The investigator jotted some more things down and asked a few more questions about past events before clean-up crews arrived and police began herding neighbors back into their houses. Will was questioned but given the situation, not detained for obvious reasons. Who gets arrested for attempted murder of a dead man?

Everyone met back up at the apartment. Oswald, Ban, Pat, Shelli and even Jasmine were all there waiting for us. Kris had filled them in. Shelli was making food in the kitchen when Will stepped into the room; she turned around to look at him, fuming. A shocked wolf stood frozen as the vixen approached her, what we could only assume was, now in deep shit boyfriend. Slap.

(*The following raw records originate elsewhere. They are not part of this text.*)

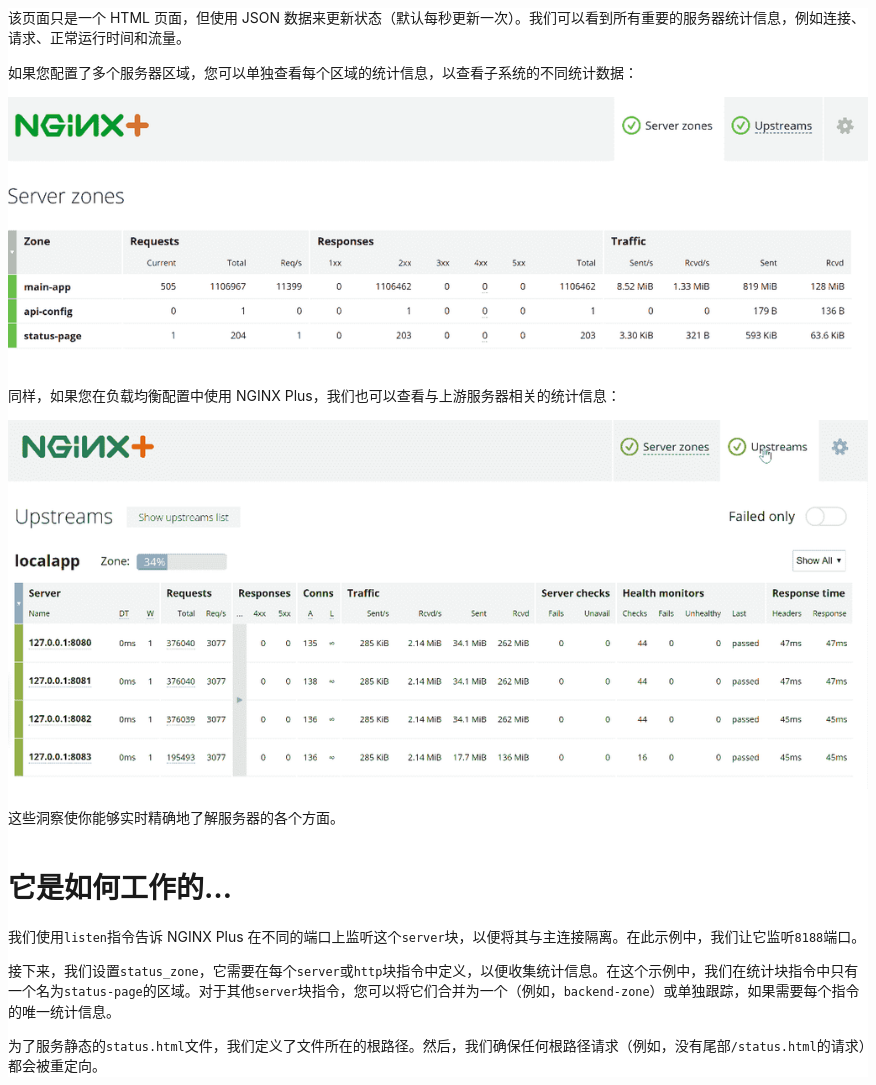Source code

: 该页面只是一个 HTML 页面，但使用 JSON 数据来更新状态（默认每秒更新一次）。我们可以看到所有重要的服务器统计信息，例如连接、请求、正常运行时间和流量。

如果您配置了多个服务器区域，您可以单独查看每个区域的统计信息，以查看子系统的不同统计数据：

![](img/a6bdcb96-2842-4ae9-9ae6-6d785fbcff99.png)

同样，如果您在负载均衡配置中使用 NGINX Plus，我们也可以查看与上游服务器相关的统计信息：

![](img/8770adbd-37ec-4774-9e5d-47e3bc2e38f0.png)

这些洞察使你能够实时精确地了解服务器的各个方面。

# 它是如何工作的…

我们使用`listen`指令告诉 NGINX Plus 在不同的端口上监听这个`server`块，以便将其与主连接隔离。在此示例中，我们让它监听`8188`端口。

接下来，我们设置`status_zone`，它需要在每个`server`或`http`块指令中定义，以便收集统计信息。在这个示例中，我们在统计块指令中只有一个名为`status-page`的区域。对于其他`server`块指令，您可以将它们合并为一个（例如，`backend-zone`）或单独跟踪，如果需要每个指令的唯一统计信息。

为了服务静态的`status.html`文件，我们定义了文件所在的根路径。然后，我们确保任何根路径请求（例如，没有尾部`/status.html`的请求）都会被重定向。
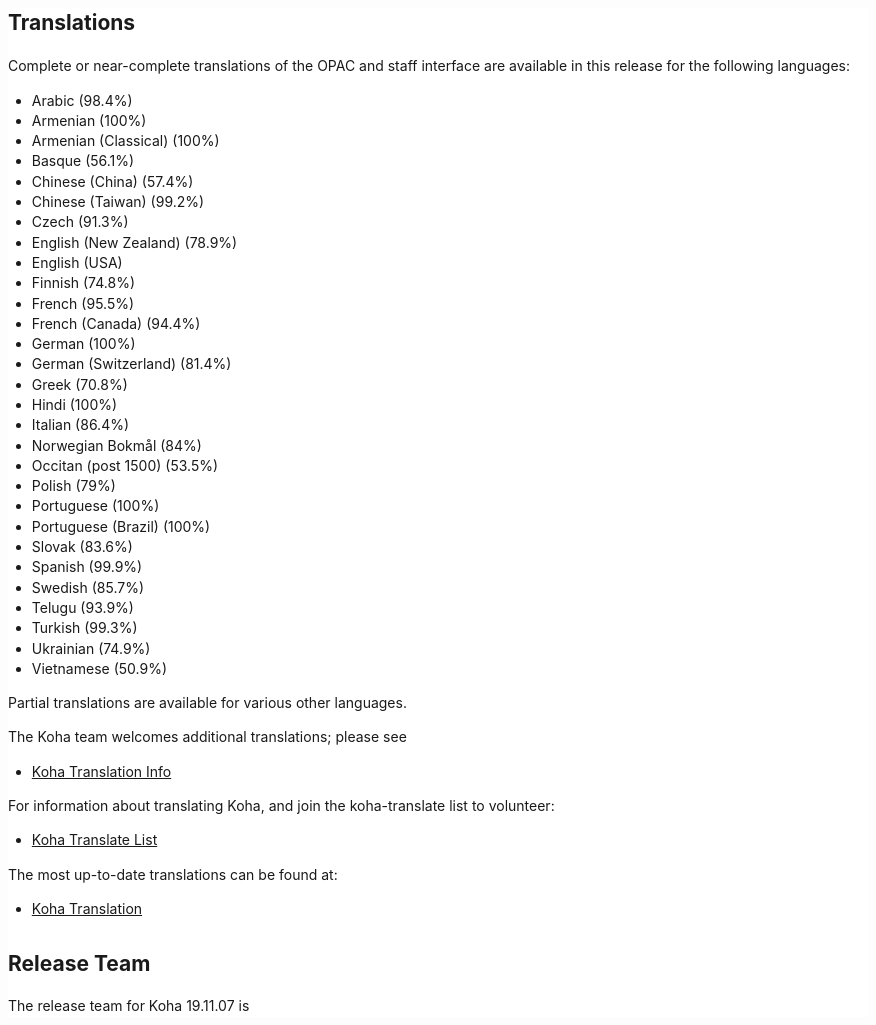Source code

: ## Translations

Complete or near-complete translations of the OPAC and staff
interface are available in this release for the following languages:

- Arabic (98.4%)
- Armenian (100%)
- Armenian (Classical) (100%)
- Basque (56.1%)
- Chinese (China) (57.4%)
- Chinese (Taiwan) (99.2%)
- Czech (91.3%)
- English (New Zealand) (78.9%)
- English (USA)
- Finnish (74.8%)
- French (95.5%)
- French (Canada) (94.4%)
- German (100%)
- German (Switzerland) (81.4%)
- Greek (70.8%)
- Hindi (100%)
- Italian (86.4%)
- Norwegian Bokmål (84%)
- Occitan (post 1500) (53.5%)
- Polish (79%)
- Portuguese (100%)
- Portuguese (Brazil) (100%)
- Slovak (83.6%)
- Spanish (99.9%)
- Swedish (85.7%)
- Telugu (93.9%)
- Turkish (99.3%)
- Ukrainian (74.9%)
- Vietnamese (50.9%)

Partial translations are available for various other languages.

The Koha team welcomes additional translations; please see

- [Koha Translation Info](http://wiki.koha-community.org/wiki/Translating_Koha)

For information about translating Koha, and join the koha-translate 
list to volunteer:

- [Koha Translate List](http://lists.koha-community.org/cgi-bin/mailman/listinfo/koha-translate)

The most up-to-date translations can be found at:

- [Koha Translation](http://translate.koha-community.org/)

## Release Team

The release team for Koha 19.11.07 is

Will rubbed his face and grimaced, then collapsed under the weight of the vixen who had then proceeded to begin crying. They laid on the floor in front of the kitchen and held each other. Oswald and Ban sat on the couch and talked with Kris. Tyler and I however, were in our room with the door shut and locked, doing our usual routine for recovering from catastrophic events.

We slept.

The time was approximately 1:17 and 57 seconds... I didn't give a shit what day it was anymore.